The Oppenheimers.
Julius Oppenheimer (above, left) arrived in New York City from Germany in 1888. In 1903 he married Ella Friedman (above, right), a German-American painter born in Baltimore. Robert, born in 1904, sits (right) in his father’s lap.
As a young child, Robert (seated on the right with a friend) had a passion for blocks and collecting rock specimens.
Ella and Robert.
“I was an unctuous, repulsively good little boy,” Oppenheimer later said. “My life as a child did not prepare me for the fact that the world is full of cruel and bitter things.”
Oppenheimer (right) riding in Central Park.
Robert attended the Ethical Culture School where he was taught to develop his “ethical imagination,” to see “things not as they are, but as they might be.”
Robert and his younger brother Frank.
Oppenheimer studied at Göttingen University, where he received his doctorate in quantum physics under Max Born (right). There he was befriended by physicists Paul Dirac (center, right) and the German physicist Hendrik Kramers (below, left). Later he studied briefly in Zurich with I. I. Rabi, H. M. Mott-Smith and Wolfgang Pauli (bottom, right, sailing with Robert on Lake Zurich).

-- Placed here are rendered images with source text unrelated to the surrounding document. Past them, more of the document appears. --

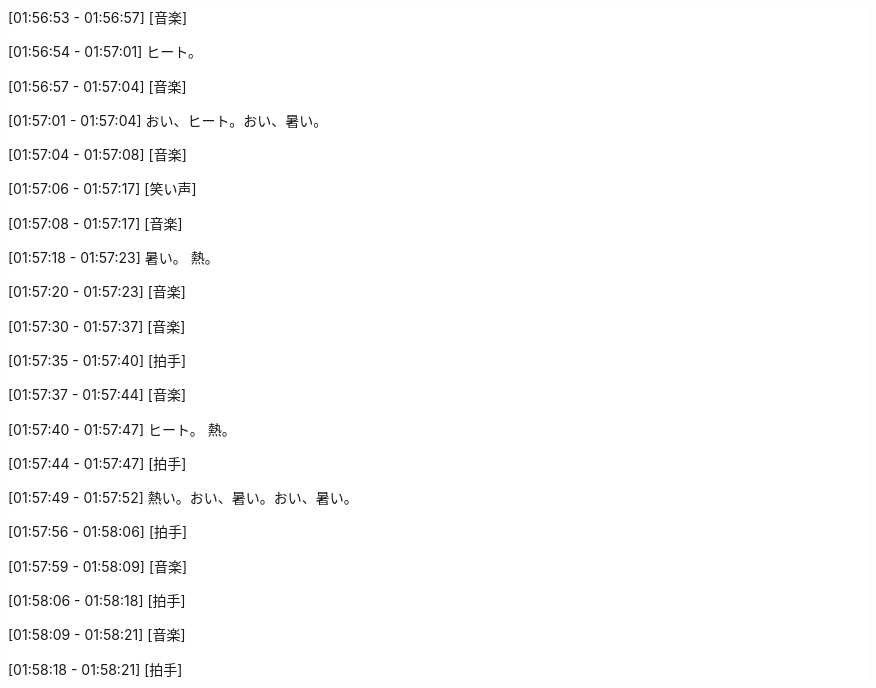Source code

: [01:56:53 - 01:56:57]
[音楽]

[01:56:54 - 01:57:01]
ヒート。

[01:56:57 - 01:57:04]
[音楽]

[01:57:01 - 01:57:04]
おい、ヒート。おい、暑い。

[01:57:04 - 01:57:08]
[音楽]

[01:57:06 - 01:57:17]
[笑い声]

[01:57:08 - 01:57:17]
[音楽]

[01:57:18 - 01:57:23]
暑い。 熱。

[01:57:20 - 01:57:23]
[音楽]

[01:57:30 - 01:57:37]
[音楽]

[01:57:35 - 01:57:40]
[拍手]

[01:57:37 - 01:57:44]
[音楽]

[01:57:40 - 01:57:47]
ヒート。 熱。

[01:57:44 - 01:57:47]
[拍手]

[01:57:49 - 01:57:52]
熱い。おい、暑い。おい、暑い。

[01:57:56 - 01:58:06]
[拍手]

[01:57:59 - 01:58:09]
[音楽]

[01:58:06 - 01:58:18]
[拍手]

[01:58:09 - 01:58:21]
[音楽]

[01:58:18 - 01:58:21]
[拍手]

Professor Oppenheimer (above, left) in 1929 at Caltech, where he had accepted a dual appointment with the University of California, Berkeley, and where he quickly became an apostle for the new quantum physics. “I need physics more than friends,” Robert confessed. Oppenheimer (above, right) between physicists William A. Fowler and Luis Alvarez. “I started really as a propagator of the theory which I loved, about which I continued to learn more, and which was not well understood but which was very rich.” Robert Serber (below, right) was one of his students and then a lifelong friend.
“My two great loves are physics and New Mexico,” Oppenheimer wrote. “It’s a pity they can’t be combined.” Oppenheimer spent his summers at Perro Caliente, his 154 acre ranch (above) with a view of the Sangre de Christo mountains. Robert and his horse, Crisis (right), went for long rides with his brother Frank and other friends, including Berkeley physicist Ernest Lawrence (below).
Oppenheimer with the Italian physicist Enrico Fermi and Ernest Lawrence.
Joe Weinberg, Rossi Lomanitz, David Bohm and Max Friedman were some of Oppie’s acolytes at Berkeley. “They copied his gestures, his mannerisms, his intonations,” recalled Bob Serber.